To her surprise the ferocious face had smiled. "Now that was a good comic strip. How come the Beacon dropped it? And Mr. Tweedy. I still can't believe Mr. Tweedy is gone."
"Mr. Tweedy? You poor, deprived Beacon readers, living for such paltry things. The Star has all the good comics."
So they had gone out to breakfast, sharing the comics pages of Baltimore 's three newspapers. That had been five years and two newspapers ago. Tess, like Mr. Tweedy, had disappeared from the local newspapers. The Beacon, which had subsumed the Light and killed the Star, now had excellent comics pages, three in all, the usual spoils of a newspaper war. But Rock was still her friend, their relationship cemented in one of Tess's beloved routines-rowing, then breakfast at a diner in her neighborhood. Other rowers skipped practice, overslept, made excuses about the weather. Rock, nationally ranked, and Tess, chronically underemployed, were faithful to the boat house and to each other.
She studied her friend, who had been on vacation the past two weeks, rowing. He looked gray beneath his summer tan and the circles under his eyes had only deepened.
"Didn't you get any rest in New York?

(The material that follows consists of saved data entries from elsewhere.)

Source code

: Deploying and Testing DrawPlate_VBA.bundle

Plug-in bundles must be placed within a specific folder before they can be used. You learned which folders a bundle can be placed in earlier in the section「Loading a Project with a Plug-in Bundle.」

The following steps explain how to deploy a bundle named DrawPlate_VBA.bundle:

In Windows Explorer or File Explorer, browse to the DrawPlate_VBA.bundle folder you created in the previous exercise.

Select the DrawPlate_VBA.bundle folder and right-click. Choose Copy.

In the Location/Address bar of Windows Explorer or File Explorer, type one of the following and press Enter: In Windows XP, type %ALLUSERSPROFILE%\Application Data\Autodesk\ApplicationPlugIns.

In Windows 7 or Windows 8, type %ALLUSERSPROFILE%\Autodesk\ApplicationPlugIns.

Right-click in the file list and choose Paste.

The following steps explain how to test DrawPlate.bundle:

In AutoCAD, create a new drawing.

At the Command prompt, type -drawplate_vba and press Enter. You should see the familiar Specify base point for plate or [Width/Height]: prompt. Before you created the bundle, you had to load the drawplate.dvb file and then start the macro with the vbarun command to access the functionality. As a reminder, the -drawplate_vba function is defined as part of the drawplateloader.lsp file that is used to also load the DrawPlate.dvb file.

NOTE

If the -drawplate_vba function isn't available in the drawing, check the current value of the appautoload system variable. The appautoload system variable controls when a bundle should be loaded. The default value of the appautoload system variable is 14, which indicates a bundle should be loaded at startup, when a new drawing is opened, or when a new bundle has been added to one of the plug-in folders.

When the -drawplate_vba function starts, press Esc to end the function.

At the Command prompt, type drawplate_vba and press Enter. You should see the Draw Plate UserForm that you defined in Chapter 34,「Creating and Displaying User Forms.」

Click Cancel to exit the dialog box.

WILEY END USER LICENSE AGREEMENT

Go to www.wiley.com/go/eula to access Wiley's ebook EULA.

I thought that was the point of a vacation."
Rock shook his head. "All those crickets. And the more I worked out, the less I slept. But I feel pretty good."
"I feel pretty good myself." It was only a half lie. She was in great shape physically.
"Well, if you're in such good shape, wanna race back, all the way to the glass factory? Loser buys breakfast."
"Don't be ridiculous. I'd need a huge head start to make it competitive. Race the cars along Hanover Street Bridge if you want a challenge."
"I'll give you a five-hundred-meter head start."
"Not enough at this length. You'll pass me midway."
"One thousand, then."
"For breakfast? You always buy me breakfast, anyway."
"Well, I won't buy you breakfast today if you don't at least try."
"Oh." Poverty ennobled some people. Tess was not one of them. She existed on an intricate system of favors and freeloading, which had made her cheap and a little spoiled. "I guess you've got a race, then."
"Start as if it were a head race. I won't come on until I see you disappear under the bridge."
Tess positioned her boat and slid forward in her seat. She never raced anymore, except against herself, but the routines were second nature.